As it turned out, he became two fathers in May. That is, he became the male parent of red-haired twin girls, christened Jocelyn and Rebecca, known locally as Jossie or Little Oslyn, and Becky or Backy Becky. (You know how parents are.)
One of John’s first tasks, after the girls arrived, was to go shopping for a second layette—particularly infant shirts. When he explained what he wanted to the saleswoman, a grandmotherly type, she unfolded the proper size on the counter with the observation, “And there you have it.”
John studied the shirt for several minutes. He had the awful feeling that anything small enough to fit into that garment couldn’t be real. In a sepulchral voice he said, “It looks terribly tiny.”
The saleswoman wanted to know how much John weighed when he was born. He said he thought about seven pounds.
“This is the size you wore,” said the lady, “and look at you now.”
John still isn’t sure why he found this comforting, but he did.
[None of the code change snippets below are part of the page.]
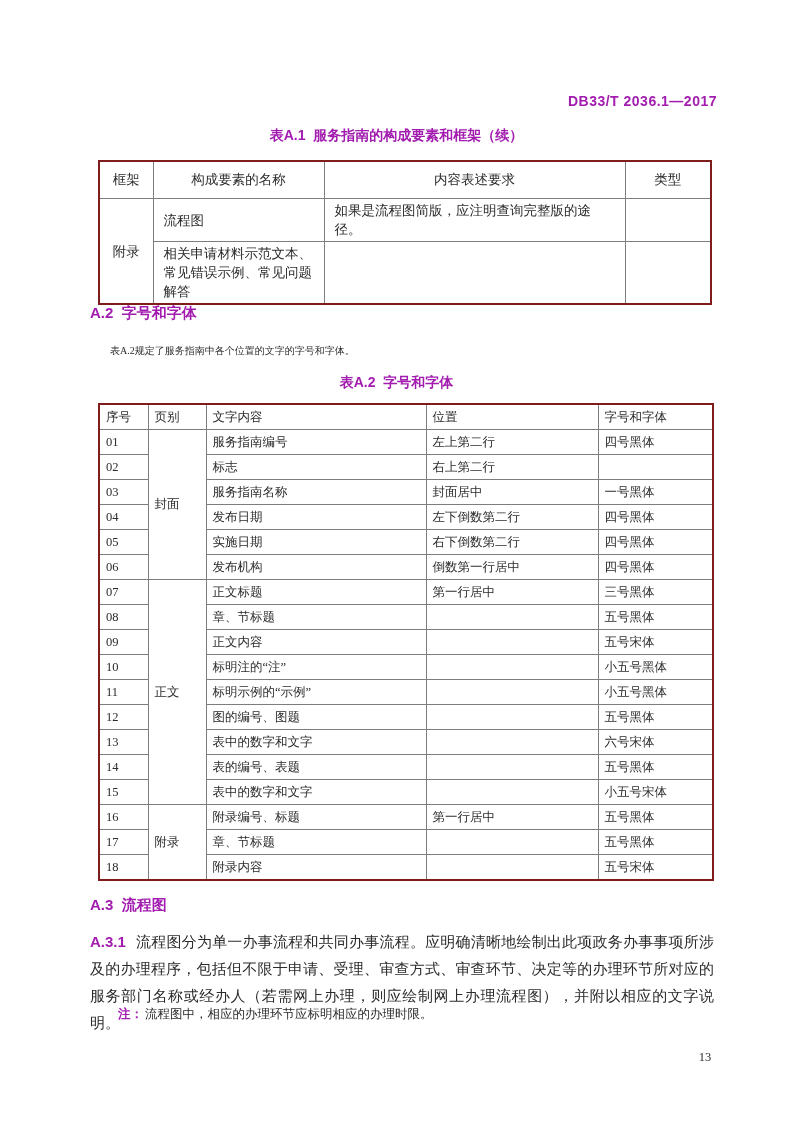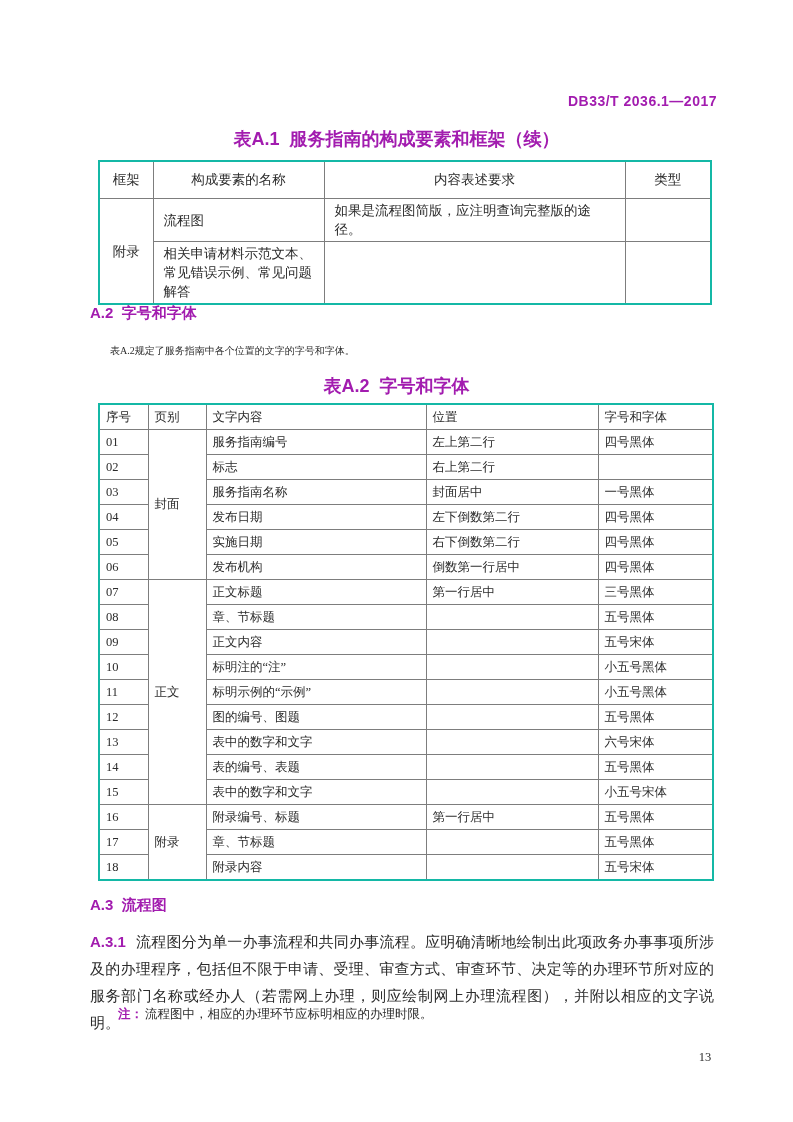"表A.1 服务指南的构成要素和框架（续）" .tbl-title { font-size: 18px -> 14px }
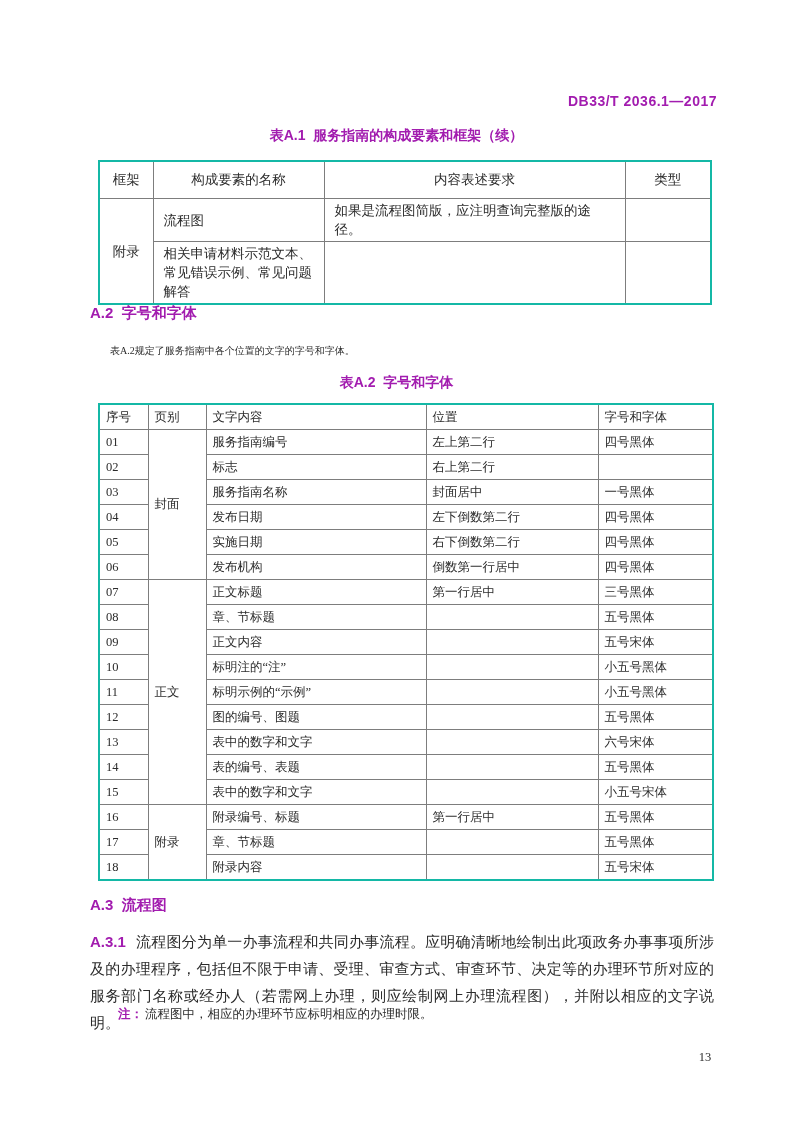"框架" table.doc-table { border: 2px solid #14b8a6 -> 2px solid #7f1d1d }
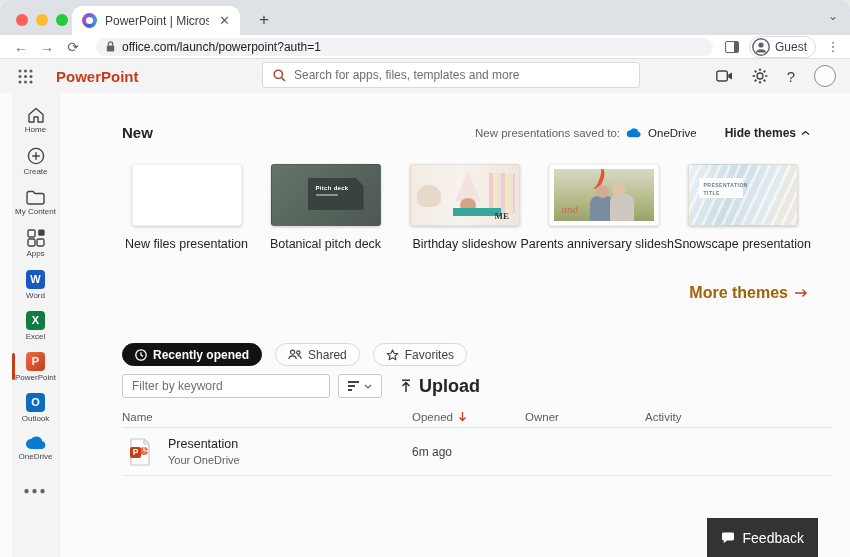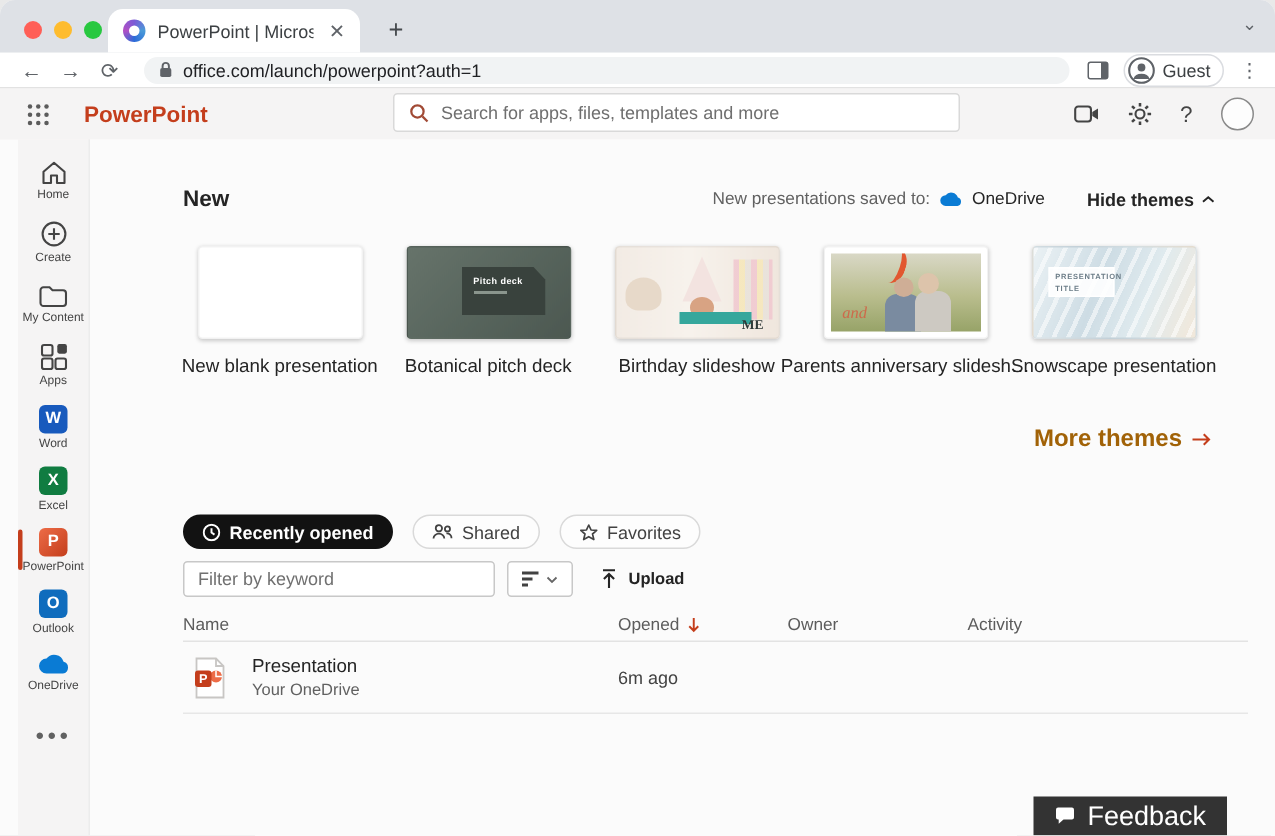"New blank presentation" div.card-label { text: blank -> files }
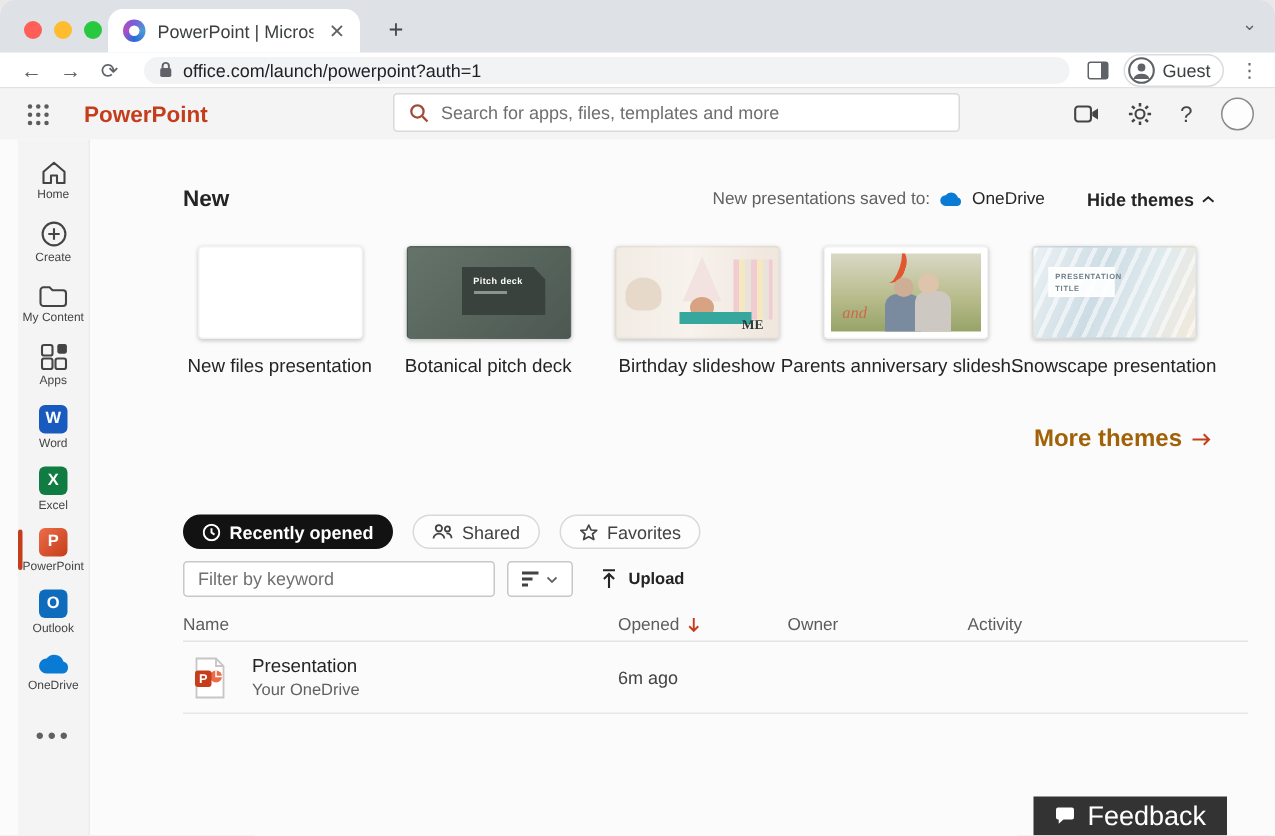"Upload" .upload-btn { font-size: 11px -> 18px }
If you’ve been worrying about the wicked sense of humor mentioned earlier as a Kerr attribute, settle down. We’re getting to that. When John was asked by a Chamber of Commerce type what there was about Hollywood hat surprised him, he said dourly, “The place is misrepresented,” and went on to explain that any well-read person must believe that movies are made in the midst of frenzy, for two or three hours per day. The rest of Hollywood’s waking hours, the country has been led to believe, is taken up by trips to Palm Springs, trips to Las Vegas, long lazy hours around one’s own swimming pool, and long, hectic nights around a table at Ciro’s, The Mocambo, or Romanoff’s.
“What yor expect is a sort of lotus-eater’s paradise with symphonic sound effects,” John added. “What you get is Detroit with palms.” Hollywood proved to be the hardest-working community John had ever known. Instead of maintaining a high level of energy and dynamism for the three hours required by a stage production, the astonished actor discovered that he had to sustain a mood, a characterization, and lots of energy over a period of eight to ten hours daily. “The first month nearly killed me,” he recalls.
After the first month, however, John must have tapped fresh reserves of vitality, because he and Priscilla were much in demand socially. One reason may have been John’s uncanny ability to impersonate his fellow players. His imitation of Lauren Bacall (including deep-well voice, down-under look, and tilted-pelvis gait) was perfected while John sat quietly—wearing an innocent expression—on the set where “The Cobweb” was shot.
Another party-popper is John’s collection of Marlon Brando performances, starting with “The Men” and running through Marlon’s tilts with Tennessee Williams (“Streetcar Named Desire”) and Shakespeare (“Julius Caesar”). Says John, “Brando is a great actor—one of the greatest. That’s why he’s so easy to imitate.”
Mrs. Kerr is inclined to tighten a wifely rein when these performances threaten to bring down the house. Restraint is applied only by means of a lifted eyebrow or an unobtrusive gesture. Then John, an easily contained type, promptly drifts over to a corner and becomes a sterling audience for some other party-circuit performer.
There is one additional fact to be told about this man who reads Russian novels in the original, who is as much at home in London or Paris as he is in New York, and who has, from boyhood, known most of the theatrical greats on a first-name basis—he likes to dunk doughnuts in steaming black coffee.
If John Kerr sounds good to you, you might write to M-G-M and ask them to cast him as Peter McKenzie in “Something of Value.” He’d be perfect in the part.